One afternoon in the summer of 1989, my friend and elder Jack Kakakaway and I were walking through the foothills outside Calgary. It was medicine time, and we were scouting sweetgrass to gather for ceremony. There was never a lot of conversation between us when we were out on the land. Jack believed that moving in silence was the best way to hear the land speaking to you. So we were content just to walk and allow our senses to become attuned. As we topped a small rise, we watched an eagle soar across a wide expanse of bush. I felt honoured to witness the display of its strength and grace.
“That’s how I’ve always wanted to be,” I told Jack. “Graceful. Just like that.”
He smiled at my words. We continued walking for a long time. Then Jack sat down on a log in a clearing and motioned for me to sit beside him. Those times were magical for me. Jack would talk openly about the land, share stories and teachings about how the plants around us were used and what they represented for our people. I was a rapt audience of one, and what he said to me that day has never left me.
“You only admire the display,” he said. “The important thing is how the eagle learned to do that.”
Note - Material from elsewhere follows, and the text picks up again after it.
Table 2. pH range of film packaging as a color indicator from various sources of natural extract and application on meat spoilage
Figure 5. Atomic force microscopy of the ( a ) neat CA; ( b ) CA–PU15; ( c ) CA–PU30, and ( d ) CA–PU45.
He explained that the eagle’s grace doesn’t come easily. The bird’s flight looks effortless, but we miss the teaching if we see only the end product. Each eagle feather is made up of thousands of tiny filaments, Jack said, and the eagle has to control them all, whether the wind is blowing or the air is still. Only that skill will keep the eagle aloft. Just as importantly, the eagle must learn how to see the world, reading the treetops and the grasses for information.
There are no flying lessons. One day the young eaglets stand at the rim of their nest with the whole world in front of them. They can hear the call of their parents high above. To fulfill their destiny and become who they were created to be, each of them must make that first frightening jump, test their ability to fly. The lessons for us in the eagle’s first leap concern courage and faith. All of us need courage and faith to soar.
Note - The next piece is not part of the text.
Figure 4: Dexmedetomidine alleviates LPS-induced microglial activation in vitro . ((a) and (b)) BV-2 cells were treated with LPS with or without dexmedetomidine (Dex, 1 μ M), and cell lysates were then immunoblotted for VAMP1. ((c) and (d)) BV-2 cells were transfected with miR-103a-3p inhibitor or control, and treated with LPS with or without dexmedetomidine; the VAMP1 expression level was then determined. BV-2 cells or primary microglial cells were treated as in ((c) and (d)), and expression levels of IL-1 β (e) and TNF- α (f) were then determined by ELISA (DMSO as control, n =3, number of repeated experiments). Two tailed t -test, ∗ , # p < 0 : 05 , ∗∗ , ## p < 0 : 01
Uncovering your gifts is a spiritual process. That’s what an eagle in magnificent flight can remind us of. It isn’t easy to be graceful. You must learn to really see the world and negotiate it, and that takes humility. Practising with courage will allow us to develop faith, the abiding knowledge that we are blessed.
Full of grace. Grace-full. Degree by degree, over the years, I’ve tried to practise the eagle’s teaching in my life. I still can’t dance, but I’ve learned that sometimes I can fly.